C’en était trop pour mon manuscrit, lui qui n’avait même pas encore de nom. Hier soir, je l’ai vu courir chez ce fameux éditeur… Le temps que j’arrive, je l’ai vu craquer l’allumette… »
©Margine
D’après un signet, très proche du défunt, il semble que le malheureux ne supportait plus d’être oublié au fond d’un tiroir. Ce que confirme une plume Sergent- Major qui lui tenait compagnie depuis plus d’un demi-siècle.
Un presse papier, employé chez un antiquaire, serait également concerné par ce drame. D’autre part, une rame de papier jauni est actuellement gardée à vue dans les locaux de la police de caractère. Nous vous tiendrons au courant de la suite de cette affaire dans notre prochaine édition. Notons qu’aucune tâche n’a été relevée contre le directeur de la maison d’édition même s’il est évidemment dans ses petits papiers.

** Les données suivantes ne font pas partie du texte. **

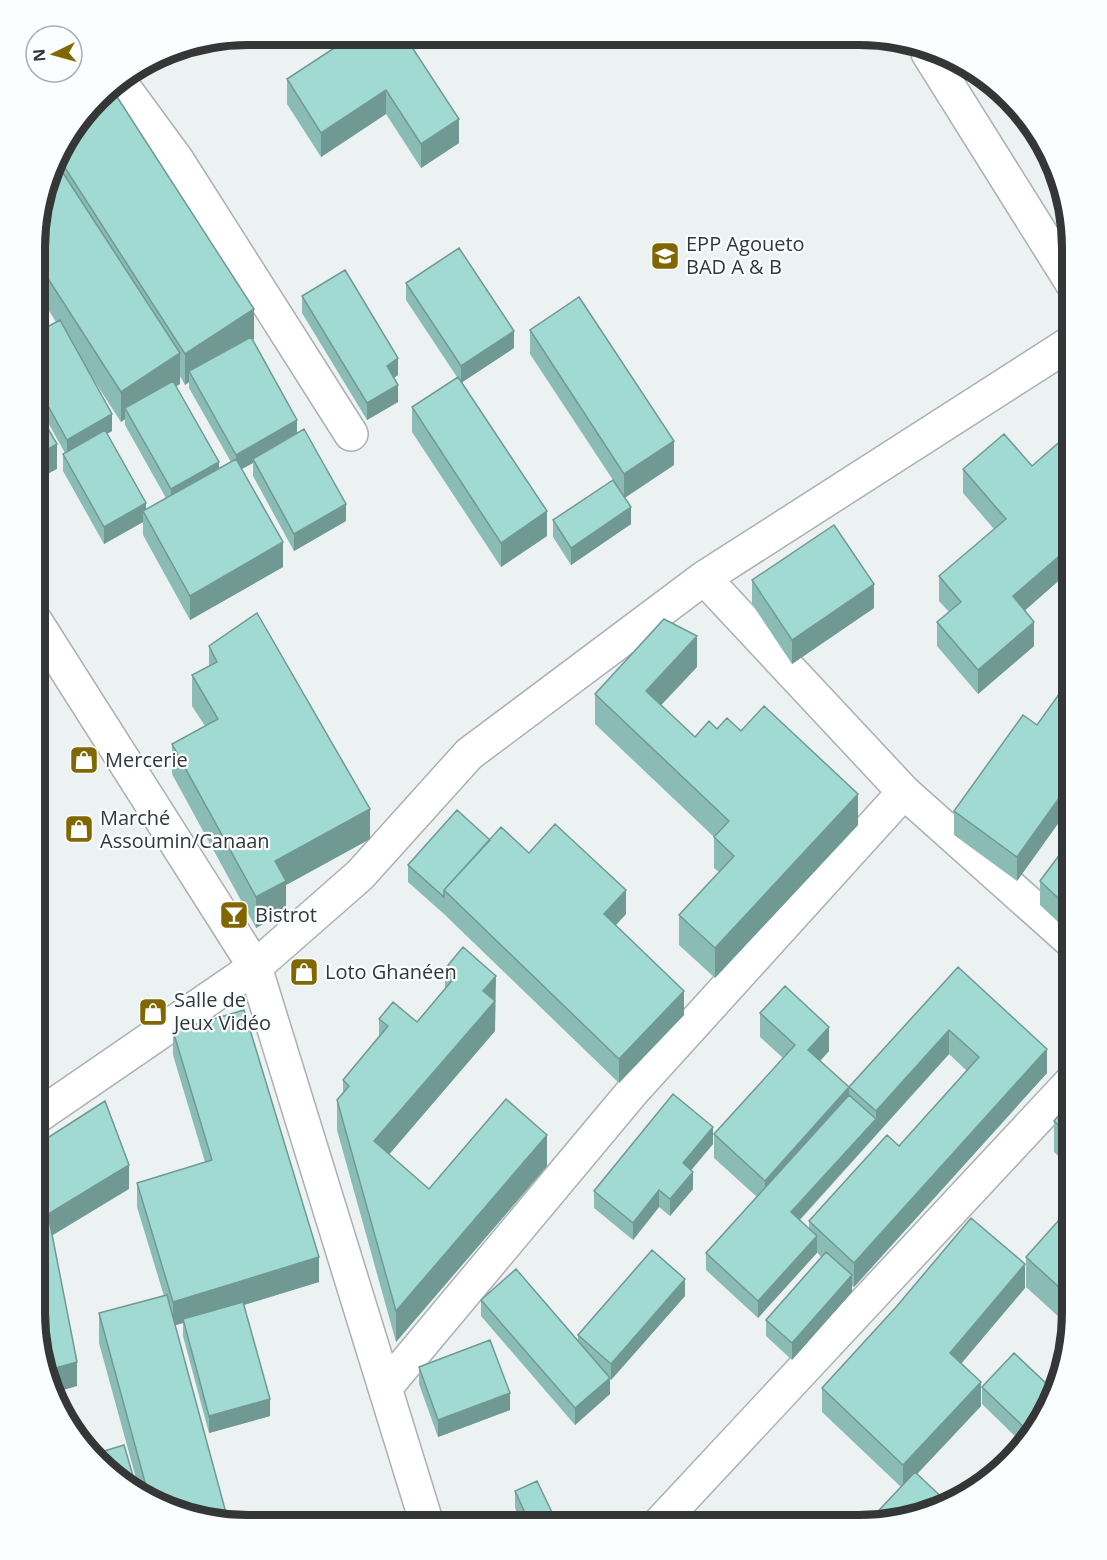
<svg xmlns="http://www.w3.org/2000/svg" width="1107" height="1560" font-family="'Open Sans',sans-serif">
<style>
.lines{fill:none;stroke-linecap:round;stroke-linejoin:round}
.minor-casing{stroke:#acb0b1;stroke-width:36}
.minor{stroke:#fff;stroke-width:33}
.wall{fill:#8abbb5;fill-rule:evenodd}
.shaded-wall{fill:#719994}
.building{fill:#a1dad3;stroke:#719994;stroke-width:1.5}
.labels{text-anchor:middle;stroke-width:4.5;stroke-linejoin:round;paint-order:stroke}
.poi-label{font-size:20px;fill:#353737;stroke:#fafeff;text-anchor:start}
.rim{fill:none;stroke:#353737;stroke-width:8}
</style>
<rect width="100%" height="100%" fill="#ecf1f2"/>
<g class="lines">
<g class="minor-casing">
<path id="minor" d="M 928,53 L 1072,283
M 119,81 L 177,160 L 351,434
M 704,578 L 904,792 L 1072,942
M 36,622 L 255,967 L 427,1524
M 35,1118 L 255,967 L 360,875 L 469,754 L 704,578 L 1072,342
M 385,1388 L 633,1091 L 904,792
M 658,1525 L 1072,1081"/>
</g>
<use href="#minor" class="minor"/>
</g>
<path class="wall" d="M 246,35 L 261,35 L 250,41 Z
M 354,35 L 459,143 L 421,168 L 386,114 L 321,157 L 287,104 L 287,79 Z
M 63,142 L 254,339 L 253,340 L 297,433 L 346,521 L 294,551 L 253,476 L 253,463 L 242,469 L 283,567 L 190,620 L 143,535 L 143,522 L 104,544 L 63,471 L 63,454 L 65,453 L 36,401 L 36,333 L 56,322 L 36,290 L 36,220 ZM 88,371 L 121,422 L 125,419 L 125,425 L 166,498 L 146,509 L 107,434 L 112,431 ZM 180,376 L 185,385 L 189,382 L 189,388 L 231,462 L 219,468 L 176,386 L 180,384 Z
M 406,283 L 514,348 L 462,382 L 547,536 L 501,567 L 412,432 L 412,407 L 457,377 L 406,300 Z
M 302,296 L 398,375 L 394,378 L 398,402 L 367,420 L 302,313 Z
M 530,330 L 674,465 L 625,498 L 631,524 L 571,565 L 553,537 L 553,520 L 613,480 L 530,354 Z
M 1072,431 L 1072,569 L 1025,610 L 1034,646 L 978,694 L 937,646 L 937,622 L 949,612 L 939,601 L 939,576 L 994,529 L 963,493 L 963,469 L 1032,466 Z
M 752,580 L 874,608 L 792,664 L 752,604 Z
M 209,646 L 370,839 L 286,885 L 286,911 L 256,928 L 172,774 L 172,744 L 205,726 L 192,706 L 192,675 L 209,666 Z
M 697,667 L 661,705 L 695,737 L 717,729 L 741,731 L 858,825 L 715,978 L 679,945 L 679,915 L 719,872 L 714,868 L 714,837 L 595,724 L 595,694 Z
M 1072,676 L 1072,804 L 1017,881 L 954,835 L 954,811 L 1037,725 Z
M 1072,838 L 1072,935 L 1040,905 L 1040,881 Z
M 490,840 L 529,853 L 626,914 L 615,926 L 684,1015 L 619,1083 L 444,914 L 408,882 L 408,865 Z
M 958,967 L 1047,1073 L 854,1287 L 852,1286 L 852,1292 L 792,1360 L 766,1336 L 766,1320 L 821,1257 L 817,1252 L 758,1318 L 706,1270 L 706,1253 L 757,1197 L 714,1158 L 714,1134 L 783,1058 L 760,1037 L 760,1013 L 829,1051 L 820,1061 L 849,1095 L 849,1087 ZM 949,1054 L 967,1071 L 899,1146 L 809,1221 L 809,1229 L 800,1220 Z
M 445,969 L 496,1006 L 495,1007 L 495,1031 L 389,1154 L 429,1189 L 547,1166 L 396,1342 L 337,1130 L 337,1100 L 343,1094 L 343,1080 L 379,1036 L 379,1019 L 417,1022 L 445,989 Z
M 173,1031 L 319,1282 L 244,1305 L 270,1416 L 209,1433 L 183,1336 L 183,1323 L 175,1325 L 221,1524 L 140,1493 L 99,1343 L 99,1313 L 164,1296 L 137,1207 L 137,1183 L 205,1162 L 173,1055 Z
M 1072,1100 L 1072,1169 L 1054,1152 L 1054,1121 Z
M 713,1144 L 691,1170 L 693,1189 L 670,1216 L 659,1207 L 633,1240 L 594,1208 L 594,1191 Z
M 1072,1231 L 1072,1326 L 1071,1328 L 1026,1287 L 1026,1257 Z
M 1025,1288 L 961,1363 L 981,1406 L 917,1474 L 901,1487 L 822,1412 L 822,1388 Z
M 685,1296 L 611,1380 L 610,1379 L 610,1394 L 575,1425 L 481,1316 L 481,1300 L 578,1341 L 578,1335 Z
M 419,1367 L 510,1410 L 438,1437 L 419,1384 Z
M 982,1387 L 1036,1431 L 1022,1443 L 982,1404 Z
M 515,1491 L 558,1525 L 520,1520 L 515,1508 Z"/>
<path class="shaded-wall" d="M 250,34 L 261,35 L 250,41 Z
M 386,90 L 386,114 L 321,157 L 321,133 Z
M 459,119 L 459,143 L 421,168 L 421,144 Z
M 254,309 L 254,339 L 194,379 L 189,371 L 189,382 L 185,385 L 185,354 Z
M 514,331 L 514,348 L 461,383 L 461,366 Z
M 180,353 L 180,384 L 130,416 L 125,408 L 125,419 L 121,422 L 121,392 Z
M 398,358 L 398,375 L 387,383 L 387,366 Z
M 398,385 L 398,402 L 367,420 L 367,403 Z
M 112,414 L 112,431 L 67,456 L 67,440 Z
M 297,420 L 297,437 L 253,459 L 253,463 L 236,472 L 236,455 Z
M 674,441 L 674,465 L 624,498 L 624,474 Z
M 57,444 L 57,469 L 36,480 L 36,456 Z
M 219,462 L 219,479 L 171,506 L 171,489 Z
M 146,503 L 146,517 L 143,511 L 143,522 L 104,544 L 104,527 Z
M 346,504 L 346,521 L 294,551 L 294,534 Z
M 1072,506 L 1072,530 L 1064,513 Z
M 631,507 L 631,524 L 571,565 L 571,548 Z
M 547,511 L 547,536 L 501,567 L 501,543 Z
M 283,542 L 283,567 L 190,620 L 190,596 Z
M 1072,545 L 1072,569 L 1013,621 L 1013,596 Z
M 874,584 L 874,608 L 792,664 L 792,640 Z
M 1034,622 L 1034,646 L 978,694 L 978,670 Z
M 697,636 L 697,667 L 646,721 L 646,691 Z
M 1072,780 L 1072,804 L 1017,881 L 1017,857 Z
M 858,794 L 858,825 L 715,978 L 715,948 Z
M 370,809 L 370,839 L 286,885 L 286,911 L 256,928 L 256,897 L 275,861 Z
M 626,890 L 626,914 L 604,938 L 604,914 Z
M 496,976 L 495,1031 L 374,1172 L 374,1141 L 483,991 Z
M 684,991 L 684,1015 L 619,1083 L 619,1059 Z
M 829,1027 L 829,1051 L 808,1074 L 808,1050 Z
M 949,1030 L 949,1054 L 791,1229 L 791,1212 L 876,1119 L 876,1111 Z
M 1047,1049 L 1047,1073 L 854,1287 L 854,1263 Z
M 849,1087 L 849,1111 L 765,1205 L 765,1181 Z
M 713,1127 L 713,1144 L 683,1180 L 683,1163 Z
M 547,1135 L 547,1166 L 396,1342 L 396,1311 Z
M 129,1165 L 129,1189 L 48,1238 L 48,1214 Z
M 693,1172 L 693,1189 L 670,1216 L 670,1199 Z
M 659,1190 L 659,1207 L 633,1240 L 633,1223 Z
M 817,1236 L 817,1253 L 758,1318 L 758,1301 Z
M 319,1257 L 319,1282 L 184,1323 L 183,1319 L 183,1323 L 173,1326 L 173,1302 Z
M 1025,1264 L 1025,1288 L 950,1377 L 950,1353 Z
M 852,1275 L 852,1292 L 792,1360 L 792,1343 Z
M 685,1279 L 685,1296 L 611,1380 L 611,1364 Z
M 77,1362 L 77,1386 L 53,1393 L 48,1370 Z
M 610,1378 L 610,1394 L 575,1425 L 575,1408 Z
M 981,1382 L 981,1406 L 903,1489 L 903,1465 Z
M 510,1393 L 510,1410 L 438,1437 L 438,1420 Z
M 270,1399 L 270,1416 L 209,1433 L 209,1416 Z"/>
<path class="building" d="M 354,35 L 404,35 L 459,119 L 421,144 L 386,90 L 321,133 L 287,79 Z
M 110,86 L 254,309 L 185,354 L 58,157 L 63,142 L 108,87 Z
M 56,162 L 180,353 L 121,392 L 36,260 L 36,220 Z
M 459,248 L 514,331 L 461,366 L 406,283 Z
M 345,270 L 398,358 L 387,366 L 398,385 L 367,403 L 302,296 Z
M 579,297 L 674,441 L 624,474 L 530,330 Z
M 60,320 L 112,414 L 67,440 L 36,384 L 36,333 Z
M 251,337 L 297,420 L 236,455 L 189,371 Z
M 458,377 L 547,511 L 501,543 L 412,407 Z
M 173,381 L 219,462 L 171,489 L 125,408 Z
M 36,408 L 57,444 L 36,456 Z
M 304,429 L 346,504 L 294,534 L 253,459 Z
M 105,430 L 146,503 L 104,527 L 63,454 Z
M 1072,431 L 1072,506 L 1064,513 L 1072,523 L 1072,545 L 1013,596 L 1034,622 L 978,670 L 937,622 L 961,602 L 939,576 L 1006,519 L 963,469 L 1004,434 L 1032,466 Z
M 236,459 L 283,542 L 190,596 L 143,511 Z
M 613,480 L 631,507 L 571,548 L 553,520 Z
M 834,525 L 874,584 L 792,640 L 752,580 Z
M 257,613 L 370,809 L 275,861 L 286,881 L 256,897 L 172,744 L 218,719 L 192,675 L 217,662 L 209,646 Z
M 664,619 L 697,636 L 646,691 L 695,737 L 709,721 L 717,729 L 727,718 L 741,731 L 764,706 L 858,794 L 715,948 L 679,915 L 734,856 L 714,837 L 729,821 L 595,694 Z
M 1072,676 L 1072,780 L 1017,857 L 954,811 L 1023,715 L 1037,725 Z
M 457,810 L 490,840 L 444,890 L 444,897 L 408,865 Z
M 555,824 L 626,890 L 604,914 L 684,991 L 619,1059 L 444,890 L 501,827 L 529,853 Z
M 1072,838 L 1072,911 L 1040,881 Z
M 463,947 L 496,976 L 483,991 L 495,1001 L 374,1141 L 429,1189 L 506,1099 L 547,1135 L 396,1311 L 337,1100 L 349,1086 L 343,1080 L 388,1026 L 379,1019 L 393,1002 L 417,1022 L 455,977 L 445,969 Z
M 958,967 L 1047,1049 L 854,1263 L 809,1221 L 887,1135 L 899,1146 L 979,1057 L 949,1030 L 876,1111 L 849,1087 Z
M 785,986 L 829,1027 L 808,1050 L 849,1087 L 765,1181 L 714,1134 L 795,1045 L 760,1013 Z
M 244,1010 L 319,1257 L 173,1302 L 137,1183 L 212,1160 L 173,1031 Z
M 673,1094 L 713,1127 L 683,1163 L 693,1172 L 670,1199 L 659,1190 L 633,1223 L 594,1191 Z
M 849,1095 L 876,1119 L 791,1212 L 817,1236 L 758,1301 L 706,1253 Z
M 1072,1100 L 1072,1138 L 1054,1121 Z
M 105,1101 L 129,1165 L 48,1214 L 77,1362 L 48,1370 L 34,1312 L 35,1146 Z
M 971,1218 L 1025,1264 L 950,1353 L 981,1382 L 903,1465 L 822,1388 L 897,1306 Z
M 1059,1220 L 1072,1231 L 1072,1299 L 1026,1257 Z
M 652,1250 L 685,1279 L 611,1364 L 578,1335 Z
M 826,1252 L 852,1275 L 792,1343 L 766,1320 Z
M 516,1269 L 610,1378 L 575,1408 L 481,1300 Z
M 167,1295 L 229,1524 L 221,1524 L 149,1497 L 99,1313 Z
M 243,1302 L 270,1399 L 209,1416 L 183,1319 Z
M 490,1340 L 510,1393 L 438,1420 L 419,1367 Z
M 1014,1353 L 1051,1388 L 1036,1431 L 1032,1435 L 982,1387 Z
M 124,1445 L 138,1493 L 129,1489 L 98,1453 Z
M 915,1472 L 949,1504 L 866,1524 Z
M 537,1481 L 558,1525 L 511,1525 L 527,1517 L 515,1491 Z"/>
<defs>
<g id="school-square" transform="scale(1.5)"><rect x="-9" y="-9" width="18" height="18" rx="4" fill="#806700" stroke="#fafeff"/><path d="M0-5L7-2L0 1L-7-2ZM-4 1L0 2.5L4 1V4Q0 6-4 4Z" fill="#fff"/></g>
<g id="shop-square" transform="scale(1.5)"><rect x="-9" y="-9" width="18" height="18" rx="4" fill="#806700" stroke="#fafeff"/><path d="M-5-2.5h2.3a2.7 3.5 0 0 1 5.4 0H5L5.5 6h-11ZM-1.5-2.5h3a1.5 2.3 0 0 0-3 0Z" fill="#fff"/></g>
<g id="bar-square" transform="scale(1.5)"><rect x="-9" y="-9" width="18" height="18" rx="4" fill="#806700" stroke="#fafeff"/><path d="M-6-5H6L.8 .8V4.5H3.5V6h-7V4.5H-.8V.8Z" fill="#fff"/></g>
</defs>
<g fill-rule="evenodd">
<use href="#school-square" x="665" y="256"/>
<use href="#shop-square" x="84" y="760"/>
<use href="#shop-square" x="79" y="829"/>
<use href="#bar-square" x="234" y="915"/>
<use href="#shop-square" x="304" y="972"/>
<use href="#shop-square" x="153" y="1012"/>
</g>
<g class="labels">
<g class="poi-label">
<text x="686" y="251">EPP Agoueto<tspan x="686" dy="23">BAD A &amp; B</tspan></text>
<text x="105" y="767">Mercerie</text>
<text x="100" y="825">Marché<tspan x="100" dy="23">Assoumin/Canaan</tspan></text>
<text x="255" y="922">Bistrot</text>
<text x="325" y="979">Loto Ghanéen</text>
<text x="174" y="1007">Salle de<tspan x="174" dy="23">Jeux Vidéo</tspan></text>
</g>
</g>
<path d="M0 0H1107V1560H0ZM248 45H859A203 203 0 0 1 1062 248V1312A203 203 0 0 1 859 1515H248A203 203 0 0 1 45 1312V248A203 203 0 0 1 248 45Z" fill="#fafeff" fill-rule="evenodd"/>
<path class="rim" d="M248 45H859A203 203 0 0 1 1062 248V1312A203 203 0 0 1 859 1515H248A203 203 0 0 1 45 1312V248A203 203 0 0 1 248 45Z"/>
<g transform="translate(54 54) rotate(265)"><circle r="28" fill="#fafeff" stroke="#abaeaf" stroke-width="1.5"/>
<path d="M0-4.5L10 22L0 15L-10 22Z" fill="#806700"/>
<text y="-9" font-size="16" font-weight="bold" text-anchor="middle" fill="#353737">N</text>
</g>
</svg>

Un manuscrit s’est encore immolé hier, dans le hall d’une grande maison d’édition à Saint Sauveur du Livre. C’est le cinquième sacrifice de ce genre en un mois à peine, après l’annonce du décret sur la création littéraire limitant le nombre de mots autorisés par roman, nouvelle et essai, pour des questions de rigueur budgétaire et de relance de la lecture : plus besoin de relecteurs qualifiés et ouverture d’un nouveau marché de livres dits « faciles à lire ». Le 4 mai dernier, un premier manuscrit, essai philosophique d’un auteur peu connu jusqu’alors, Olivier Rebel, avait pris feu subitement chez un petit éditeur du 4ème arrondissement qui venait de le refuser. L’incident eut peu d’écho. Il fut suivi par deux autres événements similaires chez des éditeurs d’Outre-Mer, les 8 et 11 mai. Le 20 mai, pendant la conférence de presse du jury du Prix Nova Novel, plusieurs candidates déboutées firent irruption parmi les journalistes, reliées entre elles par un cordon de flamme pour un suicide collectif en direct, devant l’éminent aréopage. La rébellion des manuscrits se médiatisait et les milieux du livre commençaient à prendre un sérieux coup de chaud. Mais l’échauffement fut à son comble hier après-midi, quand le manuscrit du dernier R.W. Jokling, 52ème volume tant attendu de la saga Barry Chopler, se précipita, feuilles en flamme, dans un chaudron magique, au siège de son éditeur. Les Choplermaniaques investirent aussitôt les réseaux sociaux. L’Association des manuscrits refusés et même la vieille Garde littéraire, présidée par le Pléiade des Mémoires d’Outre-Tombe, appelèrent dans un communiqué commun à une manifestation générale, place du Roman, à Saint Sauveur du Livre, dimanche prochain à 15 heures. Pompiers et forces de l’ordre sont sur les dents. On craint l’embrasement général.